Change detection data
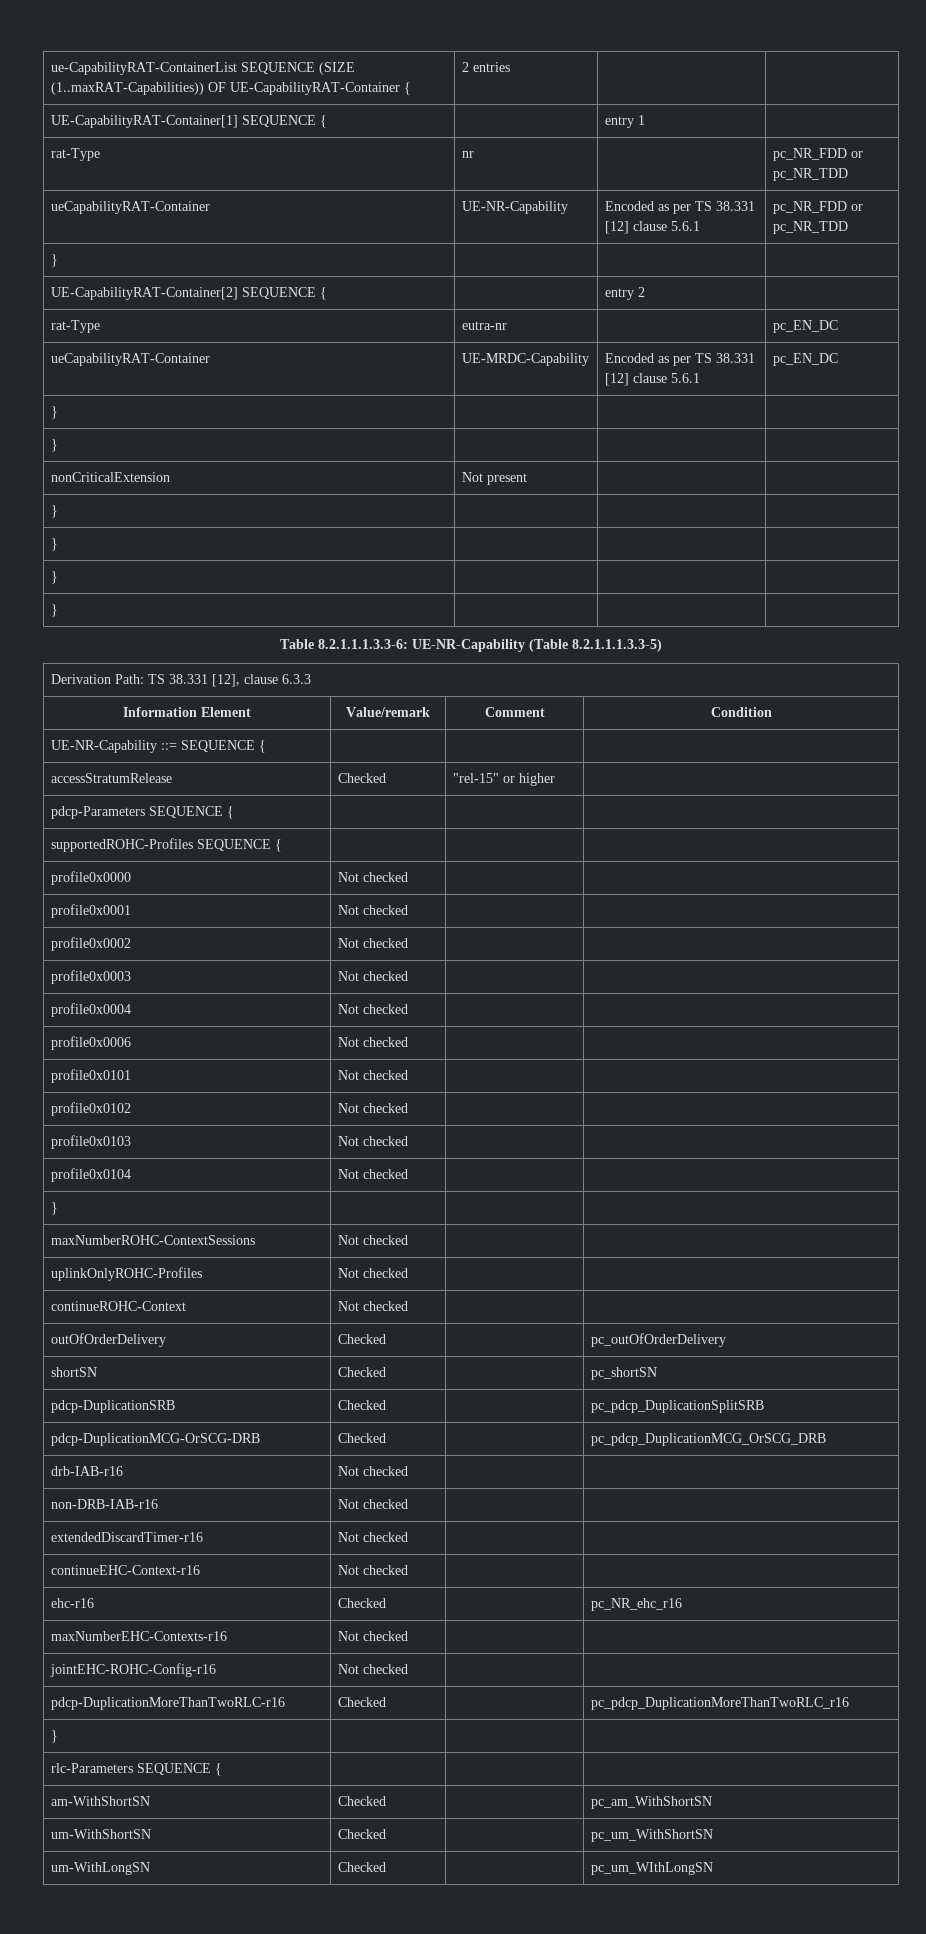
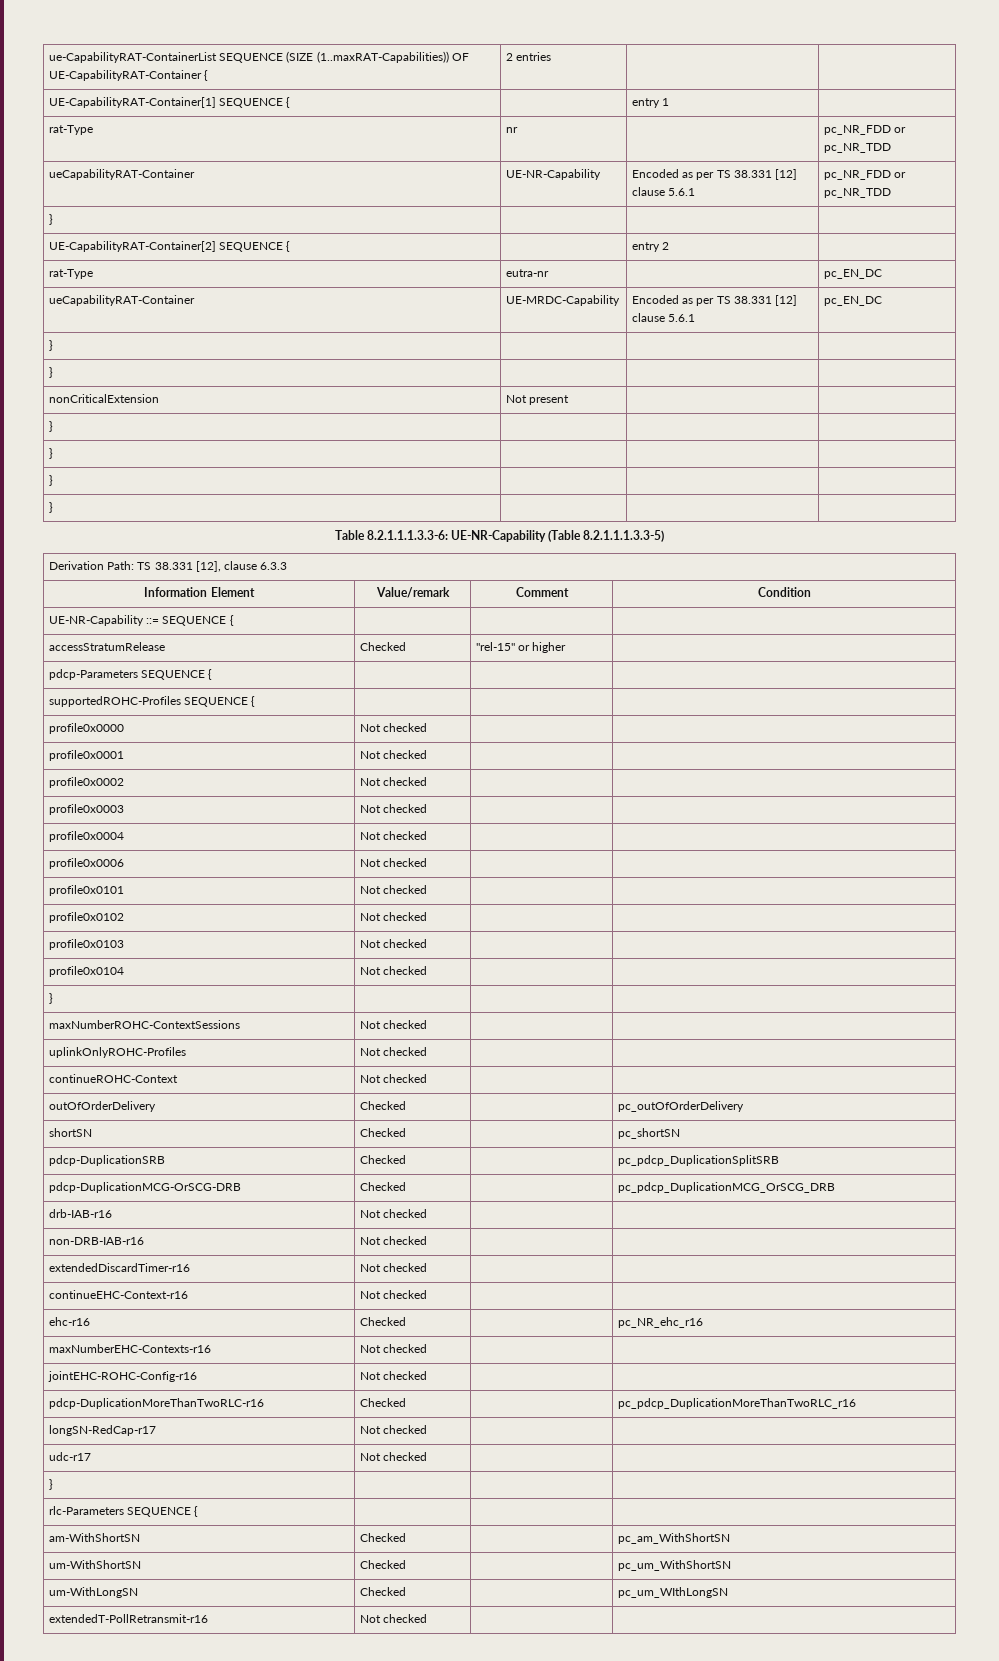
(849, 1703) none -> [48,1425,156,1436] [359,1425,428,1434] [48,1452,91,1461] [359,1452,428,1461] // longSN-RedCap-r17 | Not checked | | // udc-r17 | Not checked | |
(713, 1868) none -> [48,1614,208,1623] [359,1614,428,1623] // extendedT-PollRetransmit-r16 | Not checked | |

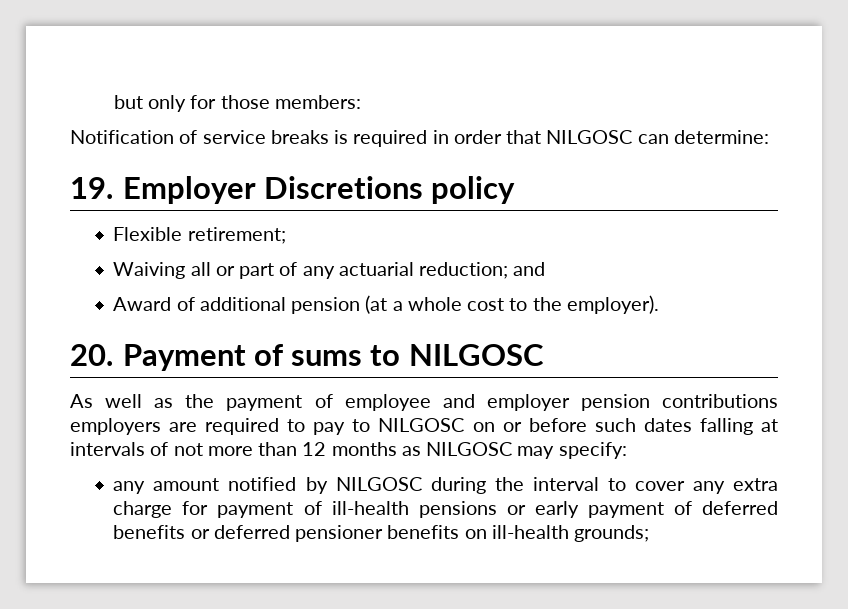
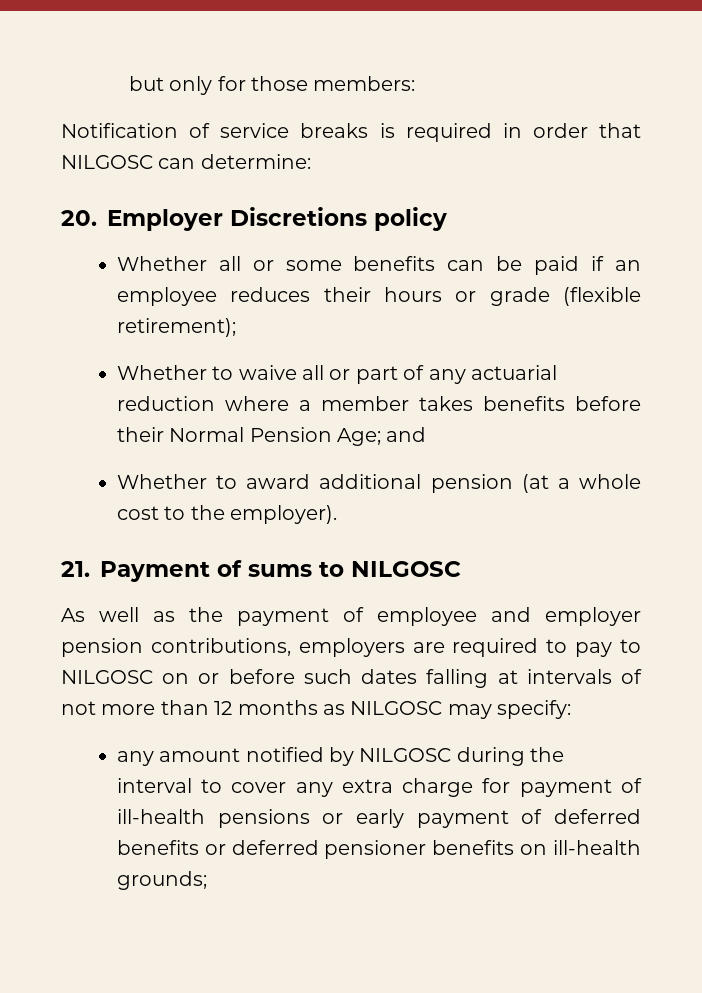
[70,177,113,199] 19. -> [61,210,97,226] 20.
[113,227,286,244] [113,262,186,279] Flexible retirement; // Waiving -> [116,256,642,275] [116,287,641,306] [116,318,236,337] [116,365,297,380] Whether all or some benefits can be paid if an employee reduces their hours or grade (flexible retirement); // Whether to waive
[419,262,546,279] [113,297,195,311] reduction; and // Award of -> [116,396,642,411] [116,427,427,446] [116,474,311,489] reduction where a member takes benefits before their Normal Pension Age; and // Whether to award
[70,344,113,366] 20. -> [61,561,90,577] 21.
[662,394,779,408] contributions -> [150,638,291,656] contributions,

_Exercise instructions:_ In the records, which lines use the word "benefits"? Report them.

_Result of the task:_
[113,227,286,244] [113,262,186,279] Flexible retirement; // Waiving -> [116,256,642,275] [116,287,641,306] [116,318,236,337] [116,365,297,380] Whether all or some benefits can be paid if an employee reduces their hours or grade (flexible retirement); // Whether to waive
[419,262,546,279] [113,297,195,311] reduction; and // Award of -> [116,396,642,411] [116,427,427,446] [116,474,311,489] reduction where a member takes benefits before their Normal Pension Age; and // Whether to award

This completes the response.